*** Opening TEXT ***

Corporations must be made to serve the society as they were originally intended to do. The fact is that most of our GNP is consumed within our borders by our citizens. There is a symbiotic relationship between corporations and the citizens of this nation. If the citizens are not prosperous, the corporations are not going to be able to sell their products to Americans. It is not a sensible or patriotic idea to allow American corporations to take their assets off shore, produce product at low labor cost, and import it back into the US at no tariff for sale to Americans. This nation must relearn this lesson: The government is of the people, by the people, and for the people, and it was founded to provide for the common defense, promote the general welfare and secure the blessings of liberty to ourselves and our posterity.
These words apply to human citizens only. Corporations are only artifices created by men to achieve some of those goals for the people.
Gone With Globalization
By E.J. Dionne Jr.
Tuesday, September 30, 2003; Page A19
Except for the saints in our midst, everyone has prejudices, including the well educated and well-to-do. But when upscale folks have prejudices, they usually call them ideas, convictions or principles.
So how can you tell when a principle is merely a prejudice? When someone keeps making an argument even though the facts suggest it no longer holds up.
It is time to ask whether the overwhelming support for free trade and globalization among well-off, highly educated people is more a prejudice rooted in their own self-interest than a matter of high principle.
Okay, maybe that's too harsh. So try this: Even if globalization made a lot of sense during the buoyant 1990s, shouldn't the troubling economic developments since 2000 force people to modify their views? Is it not now undeniable that globalization has serious costs that are not merely "transition problems" and that these costs are borne disproportionately by certain parts of the country and the society?
Now, I don't want to be accused of prejudice myself, so let me stipulate that most educated folks really believe on principle in free trade. They can rely on reams of writing by intelligent economists to support their view.
Moreover, no one likely to hold power in our country would return us to the days of William McKinley and high tariff walls. The globalizers are right when they argue that too many Americans are now reliant on the global economy for such policies to work.
But it ought to be equally obvious that the globalizers in both political parties were too carefree when they asserted in the 1990s that, well, yes, there are "losers" from globalization, but there are so many more "winners" that we really shouldn't worry. Those who lost out in this grand process would eventually find their footing, the argument went, and government could help them make the transition. By the way, where was all that help? In any case the prophets of our bright future said the United States shouldn't worry about "old" industries such as steel or apparel. It should worry about leading the way in all that is "new" and "high tech."

*** Closing TEXT ***
*** Opening DATA EXCERPTS ***

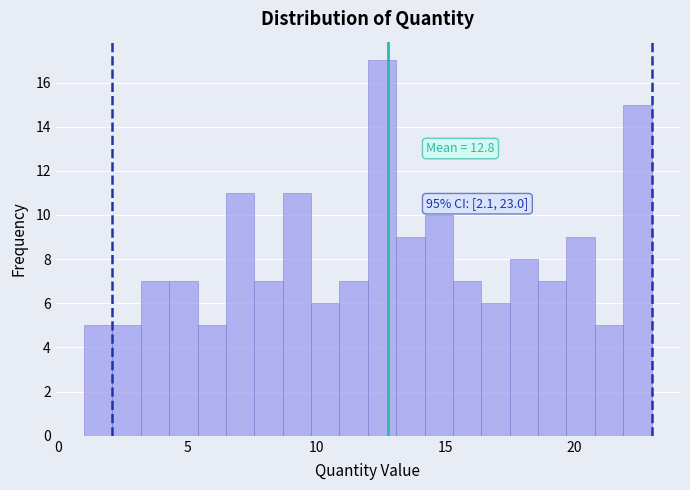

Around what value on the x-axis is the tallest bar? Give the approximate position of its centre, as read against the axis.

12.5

*** Closing DATA EXCERPTS ***
*** Opening DATA EXCERPTS ***

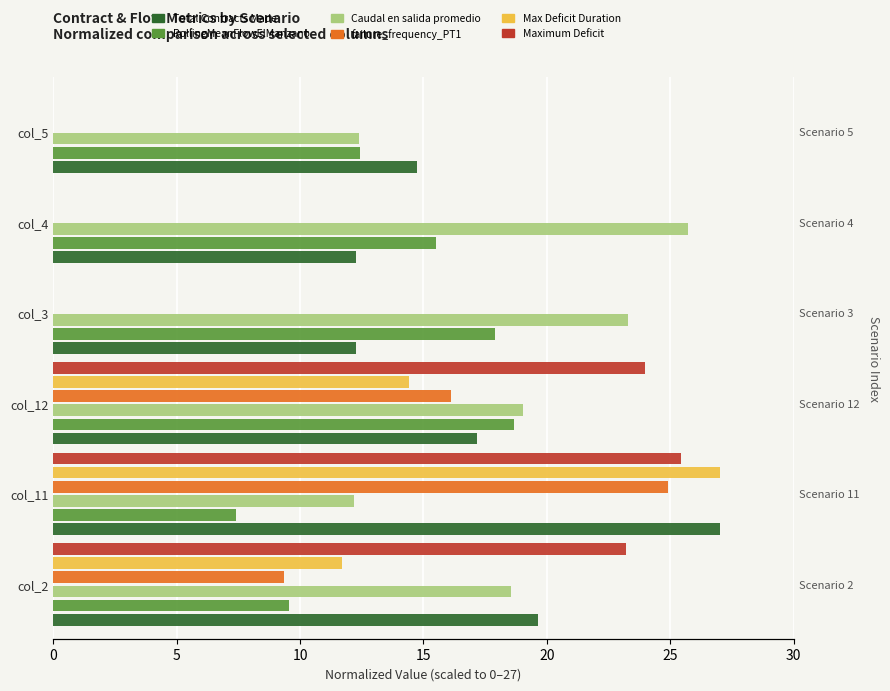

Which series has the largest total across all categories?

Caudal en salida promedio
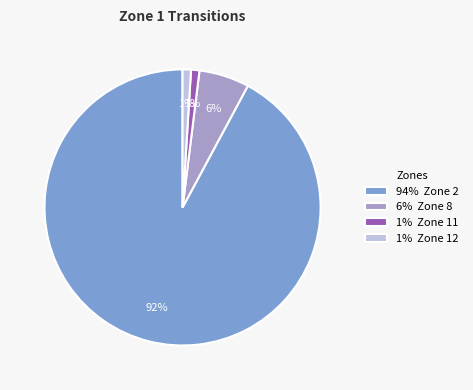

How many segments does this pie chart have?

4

*** Closing DATA EXCERPTS ***
*** Opening DATA EXCERPTS ***

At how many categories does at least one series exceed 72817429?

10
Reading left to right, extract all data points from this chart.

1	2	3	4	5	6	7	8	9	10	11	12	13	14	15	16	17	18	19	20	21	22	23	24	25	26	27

*** Closing DATA EXCERPTS ***

*INSTRUCTION A*. In the text on globalization, which industries did the prophets of a bright future say the United States shouldn't worry about?
*INSTRUCTION B*. Echo the text on globalization word for word, from "These words apply" up to and including "longer holds up.".

*RESULT A*. "Old" industries such as steel or apparel.

*RESULT B*.
These words apply to human citizens only. Corporations are only artifices created by men to achieve some of those goals for the people.
Gone With Globalization
By E.J. Dionne Jr.
Tuesday, September 30, 2003; Page A19
Except for the saints in our midst, everyone has prejudices, including the well educated and well-to-do. But when upscale folks have prejudices, they usually call them ideas, convictions or principles.
So how can you tell when a principle is merely a prejudice? When someone keeps making an argument even though the facts suggest it no longer holds up.